Problem to work on: Return each line of the data below exactly, omitting any pictures.
____ Supplied information
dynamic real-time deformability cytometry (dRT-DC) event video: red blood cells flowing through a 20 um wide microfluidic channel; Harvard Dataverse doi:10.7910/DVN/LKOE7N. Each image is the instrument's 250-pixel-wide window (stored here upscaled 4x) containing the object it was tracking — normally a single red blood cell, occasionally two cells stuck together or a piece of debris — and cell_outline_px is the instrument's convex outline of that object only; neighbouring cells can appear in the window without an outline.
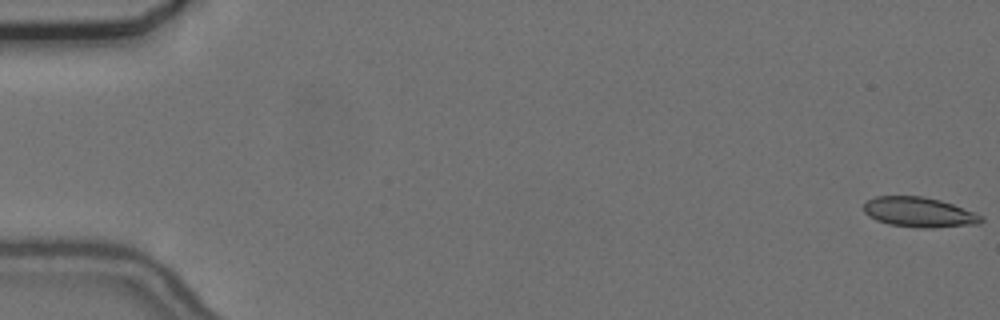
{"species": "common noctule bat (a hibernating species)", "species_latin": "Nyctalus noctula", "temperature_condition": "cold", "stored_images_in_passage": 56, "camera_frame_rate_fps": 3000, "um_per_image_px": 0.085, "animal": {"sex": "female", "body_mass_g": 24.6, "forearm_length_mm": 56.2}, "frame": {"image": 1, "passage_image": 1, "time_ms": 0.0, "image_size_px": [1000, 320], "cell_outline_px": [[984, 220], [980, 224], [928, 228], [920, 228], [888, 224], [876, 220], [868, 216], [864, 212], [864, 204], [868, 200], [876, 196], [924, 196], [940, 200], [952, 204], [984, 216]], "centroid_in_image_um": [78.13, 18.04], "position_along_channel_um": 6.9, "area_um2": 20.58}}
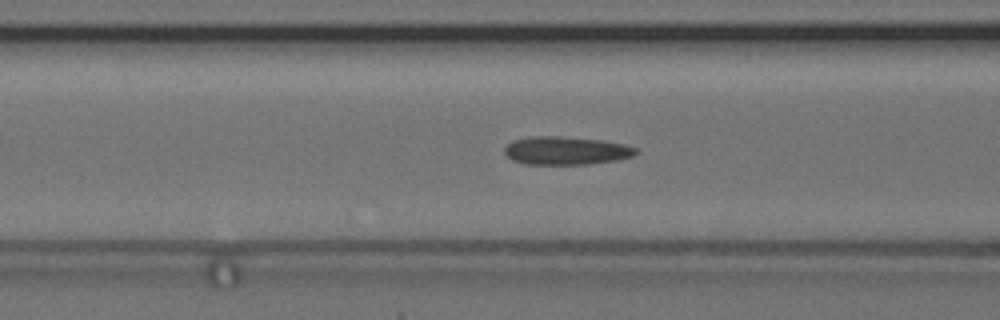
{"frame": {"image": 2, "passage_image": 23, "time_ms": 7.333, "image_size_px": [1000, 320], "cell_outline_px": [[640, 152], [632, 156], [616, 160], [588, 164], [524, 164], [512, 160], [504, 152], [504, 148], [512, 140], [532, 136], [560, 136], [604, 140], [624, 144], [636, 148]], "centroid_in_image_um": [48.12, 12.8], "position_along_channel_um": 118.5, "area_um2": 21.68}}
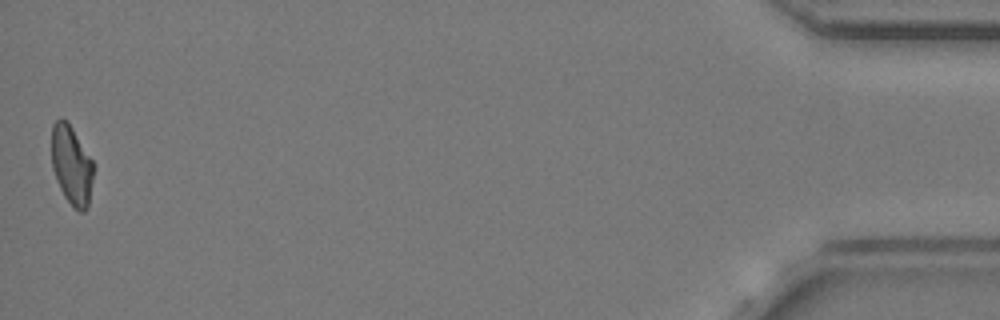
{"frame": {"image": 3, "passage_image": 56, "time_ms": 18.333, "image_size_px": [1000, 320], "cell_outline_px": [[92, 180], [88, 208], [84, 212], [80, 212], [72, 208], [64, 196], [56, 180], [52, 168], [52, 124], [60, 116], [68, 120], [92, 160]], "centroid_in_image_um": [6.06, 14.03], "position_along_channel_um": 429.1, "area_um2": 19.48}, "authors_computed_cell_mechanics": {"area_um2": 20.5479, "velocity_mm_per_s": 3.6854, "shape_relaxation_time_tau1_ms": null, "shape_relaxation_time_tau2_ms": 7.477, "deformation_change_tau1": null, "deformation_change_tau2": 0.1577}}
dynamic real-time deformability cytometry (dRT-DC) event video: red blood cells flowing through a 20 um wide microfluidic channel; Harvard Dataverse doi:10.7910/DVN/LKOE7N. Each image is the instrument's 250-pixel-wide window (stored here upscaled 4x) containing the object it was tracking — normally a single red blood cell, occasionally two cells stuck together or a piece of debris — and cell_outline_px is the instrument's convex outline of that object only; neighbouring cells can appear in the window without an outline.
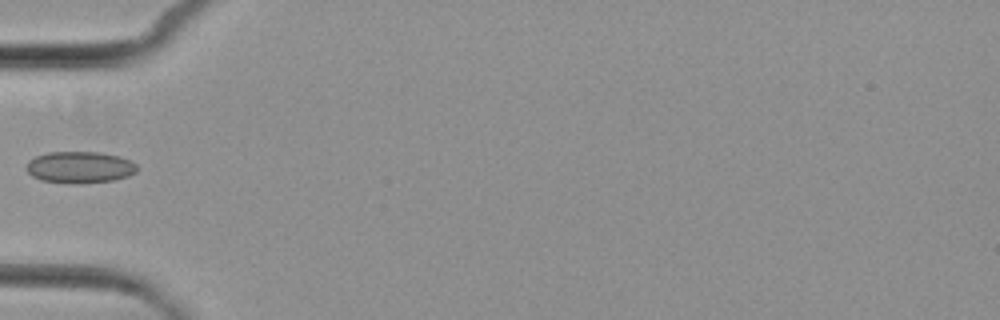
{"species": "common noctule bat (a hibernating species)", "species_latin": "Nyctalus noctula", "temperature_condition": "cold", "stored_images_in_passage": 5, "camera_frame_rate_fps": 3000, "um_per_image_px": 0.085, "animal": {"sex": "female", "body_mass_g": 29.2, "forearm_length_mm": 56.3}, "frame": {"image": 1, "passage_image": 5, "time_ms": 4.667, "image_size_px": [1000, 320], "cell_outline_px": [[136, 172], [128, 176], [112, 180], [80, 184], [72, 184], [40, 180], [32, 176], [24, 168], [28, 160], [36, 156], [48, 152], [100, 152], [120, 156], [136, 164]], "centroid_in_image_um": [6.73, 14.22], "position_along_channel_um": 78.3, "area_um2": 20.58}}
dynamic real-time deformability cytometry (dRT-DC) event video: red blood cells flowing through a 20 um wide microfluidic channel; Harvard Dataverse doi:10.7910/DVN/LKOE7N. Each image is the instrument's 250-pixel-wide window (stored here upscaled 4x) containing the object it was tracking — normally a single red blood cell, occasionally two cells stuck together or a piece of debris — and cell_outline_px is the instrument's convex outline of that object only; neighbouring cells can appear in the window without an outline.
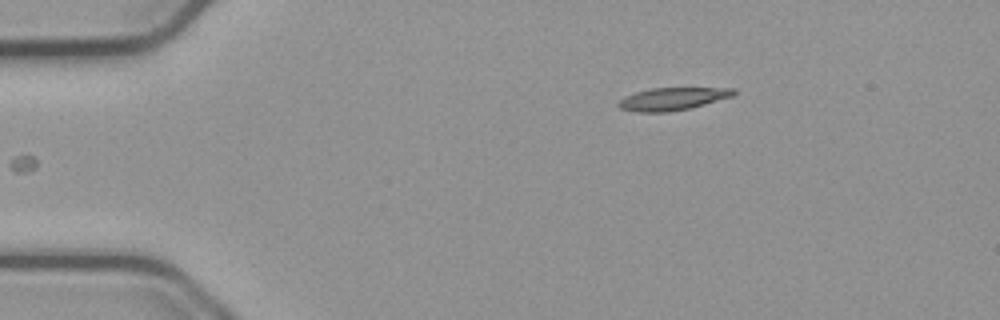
________
Exercise output:
dynamic real-time deformability cytometry (dRT-DC) event video: red blood cells flowing through a 20 um wide microfluidic channel; Harvard Dataverse doi:10.7910/DVN/LKOE7N. Each image is the instrument's 250-pixel-wide window (stored here upscaled 4x) containing the object it was tracking — normally a single red blood cell, occasionally two cells stuck together or a piece of debris — and cell_outline_px is the instrument's convex outline of that object only; neighbouring cells can appear in the window without an outline.
{"species": "common noctule bat (a hibernating species)", "species_latin": "Nyctalus noctula", "temperature_condition": "cold", "stored_images_in_passage": 56, "camera_frame_rate_fps": 3000, "um_per_image_px": 0.085, "animal": {"sex": "female", "body_mass_g": 24.6, "forearm_length_mm": 56.2}, "frame": {"image": 1, "passage_image": 1, "time_ms": 0.0, "image_size_px": [1000, 320], "cell_outline_px": [[984, 220], [980, 224], [928, 228], [920, 228], [888, 224], [876, 220], [868, 216], [864, 212], [864, 204], [868, 200], [876, 196], [924, 196], [940, 200], [952, 204], [984, 216]], "centroid_in_image_um": [78.13, 18.04], "position_along_channel_um": 6.9, "area_um2": 20.58}}
{"frame": {"image": 2, "passage_image": 23, "time_ms": 7.333, "image_size_px": [1000, 320], "cell_outline_px": [[640, 152], [632, 156], [616, 160], [588, 164], [524, 164], [512, 160], [504, 152], [504, 148], [512, 140], [532, 136], [560, 136], [604, 140], [624, 144], [636, 148]], "centroid_in_image_um": [48.12, 12.8], "position_along_channel_um": 118.5, "area_um2": 21.68}}
{"frame": {"image": 3, "passage_image": 56, "time_ms": 18.333, "image_size_px": [1000, 320], "cell_outline_px": [[92, 180], [88, 208], [84, 212], [80, 212], [72, 208], [64, 196], [56, 180], [52, 168], [52, 124], [60, 116], [68, 120], [92, 160]], "centroid_in_image_um": [6.06, 14.03], "position_along_channel_um": 429.1, "area_um2": 19.48}, "authors_computed_cell_mechanics": {"area_um2": 20.5479, "velocity_mm_per_s": 3.6854, "shape_relaxation_time_tau1_ms": null, "shape_relaxation_time_tau2_ms": 7.477, "deformation_change_tau1": null, "deformation_change_tau2": 0.1577}}
dynamic real-time deformability cytometry (dRT-DC) event video: red blood cells flowing through a 20 um wide microfluidic channel; Harvard Dataverse doi:10.7910/DVN/LKOE7N. Each image is the instrument's 250-pixel-wide window (stored here upscaled 4x) containing the object it was tracking — normally a single red blood cell, occasionally two cells stuck together or a piece of debris — and cell_outline_px is the instrument's convex outline of that object only; neighbouring cells can appear in the window without an outline.
{"species": "common noctule bat (a hibernating species)", "species_latin": "Nyctalus noctula", "temperature_condition": "cold", "stored_images_in_passage": 5, "camera_frame_rate_fps": 3000, "um_per_image_px": 0.085, "animal": {"sex": "female", "body_mass_g": 29.2, "forearm_length_mm": 56.3}, "frame": {"image": 1, "passage_image": 5, "time_ms": 4.667, "image_size_px": [1000, 320], "cell_outline_px": [[136, 172], [128, 176], [112, 180], [80, 184], [72, 184], [40, 180], [32, 176], [24, 168], [28, 160], [36, 156], [48, 152], [100, 152], [120, 156], [136, 164]], "centroid_in_image_um": [6.73, 14.22], "position_along_channel_um": 78.3, "area_um2": 20.58}}
dynamic real-time deformability cytometry (dRT-DC) event video: red blood cells flowing through a 20 um wide microfluidic channel; Harvard Dataverse doi:10.7910/DVN/LKOE7N. Each image is the instrument's 250-pixel-wide window (stored here upscaled 4x) containing the object it was tracking — normally a single red blood cell, occasionally two cells stuck together or a piece of debris — and cell_outline_px is the instrument's convex outline of that object only; neighbouring cells can appear in the window without an outline.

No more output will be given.